» **Selected extract**:
↓
We primarily test metals and alloys, as well as metallic, inorganic, or organic coatings by exposing them to a fine salt spray mist. Hence the name salt spray test. The most common and frequently requested salt spray test is the neutral salt spray test. As the name suggests, this is carried out under pH-neutral conditions.
The spray solution with 5% sodium chloride is pumped from the reservoir tank and atomized in the spray nozzle using compressed air. The droplets are so fine that they do not fall directly downward but form a very fine mist. The heating of the test chamber is carried out either via the base tray or through wall heating. In the heated test chamber, the water in the base tray evaporates, and the resulting water vapor keeps the sprayed droplets suspended, ensuring that the test samples are surrounded by the mist.
What may sound like a wellness treatment or a day at the seaside is actually real stress for the test samples. The aggressor is the chloride in the spray solution. Iron-based materials in particular can be severely attacked and show corrosion in the form of red rust. However, all other metallic substrates or coatings also react to the salt spray test by forming corrosion products. The color and shape of these corrosion products provide indications of weaknesses in the component.
The progression of corrosion reveals a lot about the lifecycle of a component.
Here, you can see a steel part with a galvanic zinc coating that has been passivated afterward to increase corrosion protection. In the neutral salt spray test, the cobalt-containing passivation layer is initially attacked by the chloride. The dark spots indicate that the passivation layer – or the cobalt within it – is actively working to protect the underlying zinc layer.
At some point, the protective barrier of the passivation layer is breached, and the zinc is attacked. White rust forms, a voluminous corrosion product consisting of zinc hydroxide, zinc oxide, and zinc carbonate.
The zinc layer continues to be converted into white rust until it is penetrated and the base metal is attacked. In the samples shown here, this would appear as red rust.
↑
» **Your objective**:
List every substance the text on salt spray testing names as a component of white rust. The records that follow are separate material and have no connection to the text on salt spray testing.

» **Supplied information**:
↓
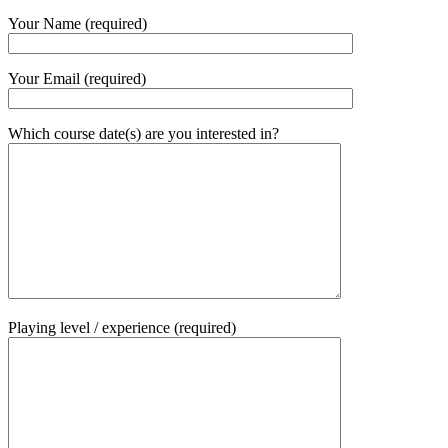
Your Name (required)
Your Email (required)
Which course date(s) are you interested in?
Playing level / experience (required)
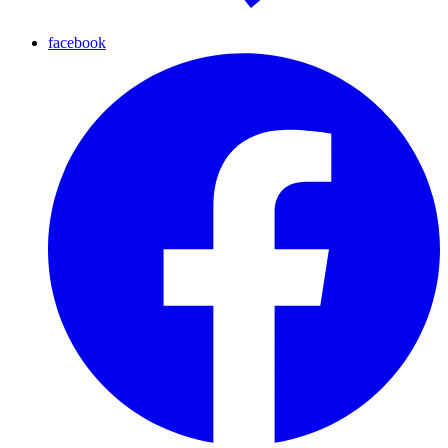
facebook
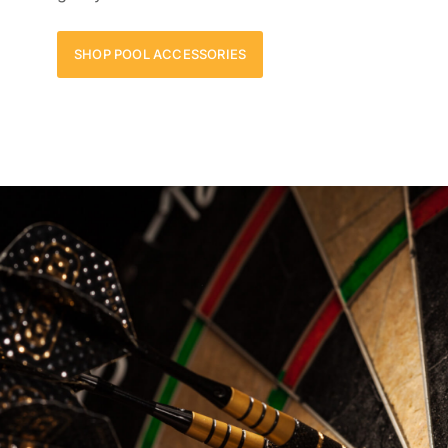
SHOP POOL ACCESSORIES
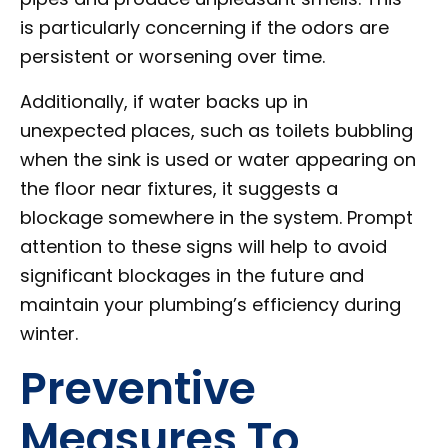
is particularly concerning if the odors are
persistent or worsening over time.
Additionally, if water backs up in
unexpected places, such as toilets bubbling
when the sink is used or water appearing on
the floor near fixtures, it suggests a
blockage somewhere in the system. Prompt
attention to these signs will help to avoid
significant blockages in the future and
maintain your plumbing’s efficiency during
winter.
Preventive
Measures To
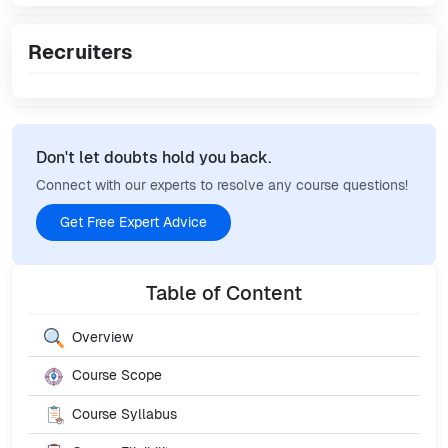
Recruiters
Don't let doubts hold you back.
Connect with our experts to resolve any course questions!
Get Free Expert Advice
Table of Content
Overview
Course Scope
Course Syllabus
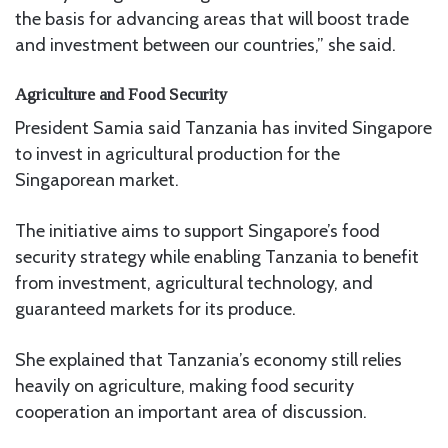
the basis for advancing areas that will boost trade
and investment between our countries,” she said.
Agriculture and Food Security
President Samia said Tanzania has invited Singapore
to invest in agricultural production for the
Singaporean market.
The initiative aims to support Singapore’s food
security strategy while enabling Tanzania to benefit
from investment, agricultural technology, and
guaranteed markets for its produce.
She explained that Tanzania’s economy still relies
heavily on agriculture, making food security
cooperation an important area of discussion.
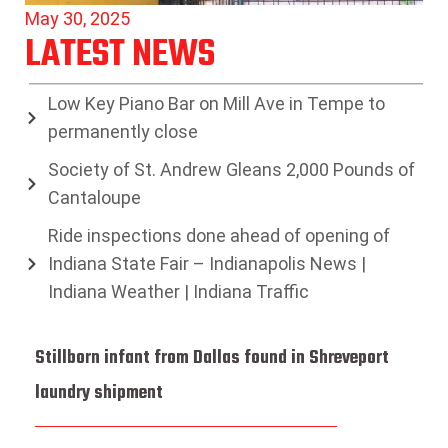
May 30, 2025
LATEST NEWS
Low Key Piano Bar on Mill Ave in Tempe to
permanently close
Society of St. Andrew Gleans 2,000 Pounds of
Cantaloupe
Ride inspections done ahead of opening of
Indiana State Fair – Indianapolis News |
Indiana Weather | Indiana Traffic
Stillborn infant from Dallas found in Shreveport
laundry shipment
↑
» **Output for this task**:
Zinc hydroxide, zinc oxide, and zinc carbonate.